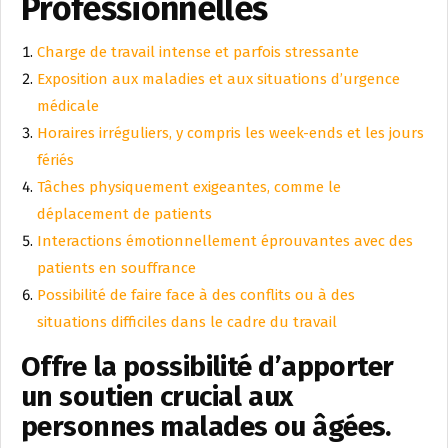
Professionnelles
Charge de travail intense et parfois stressante
Exposition aux maladies et aux situations d’urgence
médicale
Horaires irréguliers, y compris les week-ends et les jours
fériés
Tâches physiquement exigeantes, comme le
déplacement de patients
Interactions émotionnellement éprouvantes avec des
patients en souffrance
Possibilité de faire face à des conflits ou à des
situations difficiles dans le cadre du travail
Offre la possibilité d’apporter
un soutien crucial aux
personnes malades ou âgées.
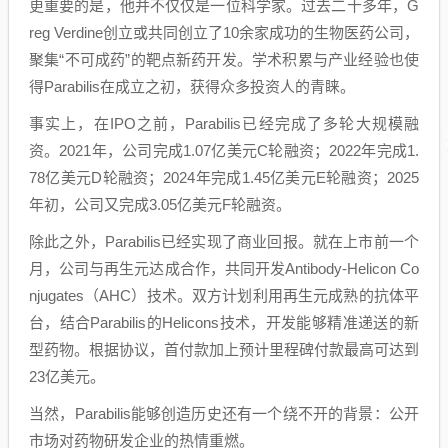
更重要的是，他并不仅仅是一位科学家。过去二十多年，G
reg Verdine创立或共同创立了10余家成功的生物医药公司，
聚集“不可成药”的靶点新药开发。学术积累与产业经验也使
得Parabilis在成立之初，获得众多投资人的青睐。
事实上，在IPO之前，Parabilis已经完成了多轮大规模融
资。2021年，公司完成1.07亿美元C轮融资；2022年完成1.
78亿美元D轮融资；2024年完成1.45亿美元E轮融资；2025
年初，公司又完成3.05亿美元F轮融资。
除此之外，Parabilis已经实现了商业回报。就在上市前一个
月，公司与再生元达成合作，共同开发Antibody-Helicon Co
njugates（AHC）技术。双方计划利用再生元成熟的抗体平
台，结合Parabilis的Helicons技术，开发能够精准递送的新
型药物。根据协议，首付款加上预计里程碑付款最高可达到
23亿美元。
当然，Parabilis能够创造历史还有一个绕不开的背景：公开
市场对药物研发企业的热情重燃。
- - -
Assignment → Transcribe, exactly and without pictures, everything in the data from the line with "déplacement de patients" down to the line with "得Parabilis在成立之初，获得众多投资人的青睐。", both included.

Answer below →
déplacement de patients
Interactions émotionnellement éprouvantes avec des
patients en souffrance
Possibilité de faire face à des conflits ou à des
situations difficiles dans le cadre du travail
Offre la possibilité d’apporter
un soutien crucial aux
personnes malades ou âgées.
更重要的是，他并不仅仅是一位科学家。过去二十多年，G
reg Verdine创立或共同创立了10余家成功的生物医药公司，
聚集“不可成药”的靶点新药开发。学术积累与产业经验也使
得Parabilis在成立之初，获得众多投资人的青睐。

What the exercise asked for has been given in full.